There were no statistically significant differences in the immediate (six weeks to six months) or long-term (six-12 months) adverse event risks among infants on nevirapine and cotrimoxazole compared to those on cotrimoxazole alone.
The authors note the potential for drug-drug interactions resulting in increased risk of patient illness and death are well documented; taking nevirapine may alter the amount of other drugs absorbed into the blood stream and vice versa.
The authors note that the placebo design of this trial within a setting with routine cotrimoxazole prophylaxis “provided a unique opportunity to assess the immediate and long term adverse events risk associated with concurrent nevirapine and CTX use.”

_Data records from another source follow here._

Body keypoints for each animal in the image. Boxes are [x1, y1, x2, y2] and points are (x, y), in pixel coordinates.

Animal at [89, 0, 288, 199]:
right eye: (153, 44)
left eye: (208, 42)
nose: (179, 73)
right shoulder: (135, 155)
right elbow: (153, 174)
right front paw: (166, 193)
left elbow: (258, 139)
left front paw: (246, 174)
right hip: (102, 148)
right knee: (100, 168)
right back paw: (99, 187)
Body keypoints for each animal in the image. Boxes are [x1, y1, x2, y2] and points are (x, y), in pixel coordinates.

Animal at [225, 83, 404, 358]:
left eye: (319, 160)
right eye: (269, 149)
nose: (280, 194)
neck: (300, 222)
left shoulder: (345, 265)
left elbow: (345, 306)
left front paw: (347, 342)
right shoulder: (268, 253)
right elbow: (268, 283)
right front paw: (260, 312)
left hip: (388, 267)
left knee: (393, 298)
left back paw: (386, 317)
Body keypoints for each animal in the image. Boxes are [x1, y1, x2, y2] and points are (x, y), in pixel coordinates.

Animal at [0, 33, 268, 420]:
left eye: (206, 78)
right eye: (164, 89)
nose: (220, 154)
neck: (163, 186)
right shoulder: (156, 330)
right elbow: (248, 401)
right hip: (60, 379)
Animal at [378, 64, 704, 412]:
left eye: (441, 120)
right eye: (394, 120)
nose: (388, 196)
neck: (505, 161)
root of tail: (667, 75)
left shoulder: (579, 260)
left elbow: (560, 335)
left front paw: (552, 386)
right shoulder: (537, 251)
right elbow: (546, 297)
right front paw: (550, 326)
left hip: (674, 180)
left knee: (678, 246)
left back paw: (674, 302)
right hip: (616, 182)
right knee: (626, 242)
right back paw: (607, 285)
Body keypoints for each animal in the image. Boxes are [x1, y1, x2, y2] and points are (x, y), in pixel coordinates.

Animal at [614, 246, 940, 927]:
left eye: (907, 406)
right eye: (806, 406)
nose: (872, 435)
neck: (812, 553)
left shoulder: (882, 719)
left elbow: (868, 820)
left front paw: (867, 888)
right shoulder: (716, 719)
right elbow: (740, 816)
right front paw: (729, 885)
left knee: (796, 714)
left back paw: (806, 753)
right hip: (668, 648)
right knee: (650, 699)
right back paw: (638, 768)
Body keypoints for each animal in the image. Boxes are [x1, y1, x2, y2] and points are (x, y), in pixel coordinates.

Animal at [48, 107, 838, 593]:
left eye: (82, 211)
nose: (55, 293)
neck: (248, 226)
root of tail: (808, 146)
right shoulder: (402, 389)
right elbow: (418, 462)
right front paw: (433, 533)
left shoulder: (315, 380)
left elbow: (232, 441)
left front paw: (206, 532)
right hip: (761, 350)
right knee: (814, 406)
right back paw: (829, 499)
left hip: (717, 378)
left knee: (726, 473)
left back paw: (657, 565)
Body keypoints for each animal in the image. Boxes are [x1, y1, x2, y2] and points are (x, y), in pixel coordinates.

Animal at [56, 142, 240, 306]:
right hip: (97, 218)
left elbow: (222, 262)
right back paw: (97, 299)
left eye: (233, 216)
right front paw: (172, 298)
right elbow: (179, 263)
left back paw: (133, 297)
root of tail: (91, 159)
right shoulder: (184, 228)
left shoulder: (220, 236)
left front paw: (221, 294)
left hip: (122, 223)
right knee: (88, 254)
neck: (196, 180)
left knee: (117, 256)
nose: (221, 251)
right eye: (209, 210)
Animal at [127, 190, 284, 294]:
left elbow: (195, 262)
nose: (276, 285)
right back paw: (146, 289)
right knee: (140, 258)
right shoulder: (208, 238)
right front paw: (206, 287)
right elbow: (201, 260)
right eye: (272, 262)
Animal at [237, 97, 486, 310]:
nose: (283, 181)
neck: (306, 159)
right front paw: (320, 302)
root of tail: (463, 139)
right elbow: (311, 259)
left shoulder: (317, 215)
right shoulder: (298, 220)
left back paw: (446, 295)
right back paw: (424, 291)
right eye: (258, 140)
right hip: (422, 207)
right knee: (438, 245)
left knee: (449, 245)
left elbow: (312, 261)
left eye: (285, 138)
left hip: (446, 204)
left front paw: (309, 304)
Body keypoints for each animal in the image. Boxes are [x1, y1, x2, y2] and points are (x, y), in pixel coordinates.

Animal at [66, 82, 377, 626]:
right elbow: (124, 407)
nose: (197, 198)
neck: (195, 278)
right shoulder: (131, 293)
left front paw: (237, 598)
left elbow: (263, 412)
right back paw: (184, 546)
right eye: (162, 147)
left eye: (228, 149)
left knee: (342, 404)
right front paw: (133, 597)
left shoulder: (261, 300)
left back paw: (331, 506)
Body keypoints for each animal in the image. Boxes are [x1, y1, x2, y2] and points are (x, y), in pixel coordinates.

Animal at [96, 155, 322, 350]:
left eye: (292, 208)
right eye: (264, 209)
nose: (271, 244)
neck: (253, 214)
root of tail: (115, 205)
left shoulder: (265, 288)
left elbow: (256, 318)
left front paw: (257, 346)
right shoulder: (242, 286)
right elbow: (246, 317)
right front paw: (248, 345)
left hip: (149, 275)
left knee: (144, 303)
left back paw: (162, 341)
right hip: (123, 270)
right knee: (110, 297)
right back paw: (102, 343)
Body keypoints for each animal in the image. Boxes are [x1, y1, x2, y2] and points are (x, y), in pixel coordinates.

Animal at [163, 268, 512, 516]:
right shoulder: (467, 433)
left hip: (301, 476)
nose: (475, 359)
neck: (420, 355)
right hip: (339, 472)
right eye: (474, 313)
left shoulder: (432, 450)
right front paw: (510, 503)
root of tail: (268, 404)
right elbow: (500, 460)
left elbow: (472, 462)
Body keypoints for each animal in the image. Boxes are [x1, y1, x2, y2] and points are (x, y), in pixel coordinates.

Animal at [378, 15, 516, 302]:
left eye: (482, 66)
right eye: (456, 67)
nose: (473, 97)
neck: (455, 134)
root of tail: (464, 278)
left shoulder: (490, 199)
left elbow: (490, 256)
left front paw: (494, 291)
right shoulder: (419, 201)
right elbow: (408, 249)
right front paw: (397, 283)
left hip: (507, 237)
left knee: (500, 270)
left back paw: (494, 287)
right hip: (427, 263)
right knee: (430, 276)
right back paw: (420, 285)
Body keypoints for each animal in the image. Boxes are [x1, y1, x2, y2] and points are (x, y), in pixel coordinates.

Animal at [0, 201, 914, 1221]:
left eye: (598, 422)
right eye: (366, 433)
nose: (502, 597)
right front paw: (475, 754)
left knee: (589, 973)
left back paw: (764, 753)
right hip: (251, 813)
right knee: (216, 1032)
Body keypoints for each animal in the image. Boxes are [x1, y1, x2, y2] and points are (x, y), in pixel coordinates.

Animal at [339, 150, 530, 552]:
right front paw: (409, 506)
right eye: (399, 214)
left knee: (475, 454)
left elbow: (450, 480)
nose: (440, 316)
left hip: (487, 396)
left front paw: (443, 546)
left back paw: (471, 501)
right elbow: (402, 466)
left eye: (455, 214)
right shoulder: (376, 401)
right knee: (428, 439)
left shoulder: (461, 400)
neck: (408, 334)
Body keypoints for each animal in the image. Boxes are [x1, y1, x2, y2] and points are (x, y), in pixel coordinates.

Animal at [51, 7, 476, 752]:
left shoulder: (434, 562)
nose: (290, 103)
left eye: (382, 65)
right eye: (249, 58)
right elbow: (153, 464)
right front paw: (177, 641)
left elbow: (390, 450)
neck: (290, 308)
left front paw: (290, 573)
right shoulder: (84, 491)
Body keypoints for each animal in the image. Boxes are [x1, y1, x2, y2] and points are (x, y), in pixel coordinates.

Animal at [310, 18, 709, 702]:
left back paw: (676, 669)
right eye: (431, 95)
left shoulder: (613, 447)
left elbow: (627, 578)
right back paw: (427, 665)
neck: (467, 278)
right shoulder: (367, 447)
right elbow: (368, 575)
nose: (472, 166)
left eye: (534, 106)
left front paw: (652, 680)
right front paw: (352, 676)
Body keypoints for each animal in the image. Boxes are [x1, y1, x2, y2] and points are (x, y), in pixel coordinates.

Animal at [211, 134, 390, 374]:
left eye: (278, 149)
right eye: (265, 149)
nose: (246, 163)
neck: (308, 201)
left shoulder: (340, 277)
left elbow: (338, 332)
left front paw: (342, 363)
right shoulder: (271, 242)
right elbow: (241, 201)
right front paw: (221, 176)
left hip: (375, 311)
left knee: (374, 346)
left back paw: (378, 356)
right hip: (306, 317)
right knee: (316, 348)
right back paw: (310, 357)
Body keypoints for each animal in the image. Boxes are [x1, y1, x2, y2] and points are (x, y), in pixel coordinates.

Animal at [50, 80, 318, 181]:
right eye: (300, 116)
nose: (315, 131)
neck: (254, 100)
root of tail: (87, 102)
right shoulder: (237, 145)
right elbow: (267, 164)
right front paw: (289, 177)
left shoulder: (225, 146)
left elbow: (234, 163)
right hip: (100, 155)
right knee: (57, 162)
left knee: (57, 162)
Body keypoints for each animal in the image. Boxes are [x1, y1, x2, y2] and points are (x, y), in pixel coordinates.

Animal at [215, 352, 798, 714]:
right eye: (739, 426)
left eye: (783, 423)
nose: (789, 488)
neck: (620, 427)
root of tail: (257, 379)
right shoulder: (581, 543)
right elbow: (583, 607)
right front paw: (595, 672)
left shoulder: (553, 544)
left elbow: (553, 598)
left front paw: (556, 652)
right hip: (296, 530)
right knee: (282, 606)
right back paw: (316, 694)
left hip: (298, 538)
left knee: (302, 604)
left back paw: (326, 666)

Adjustments to eliminate potential confounders (variables such as infants who got zidovudine tail and maternal ARVs found in breastmilk) were made in the time to adverse event and adverse event risk assessments.
The authors conclude that “extended nevirapine and cotrimoxazole prophylaxis until six months of age among HIV-EU did not appear to increase the immediate or long-term risk of neutropenia, anaemia or skin-rash. However, the safety of concurrent use beyond six months, among HIV-EU breastfed infants, as is currently recommended by WHO needs further evaluation.”
Aizire J et al. Extended prophylaxis with nevirapine and cotrimoxazole among HIV-exposed uninfected infants is well tolerated. Advance online edition of AIDS 25, doi:10.1097/QAD.0b013e32834e892c, 2011.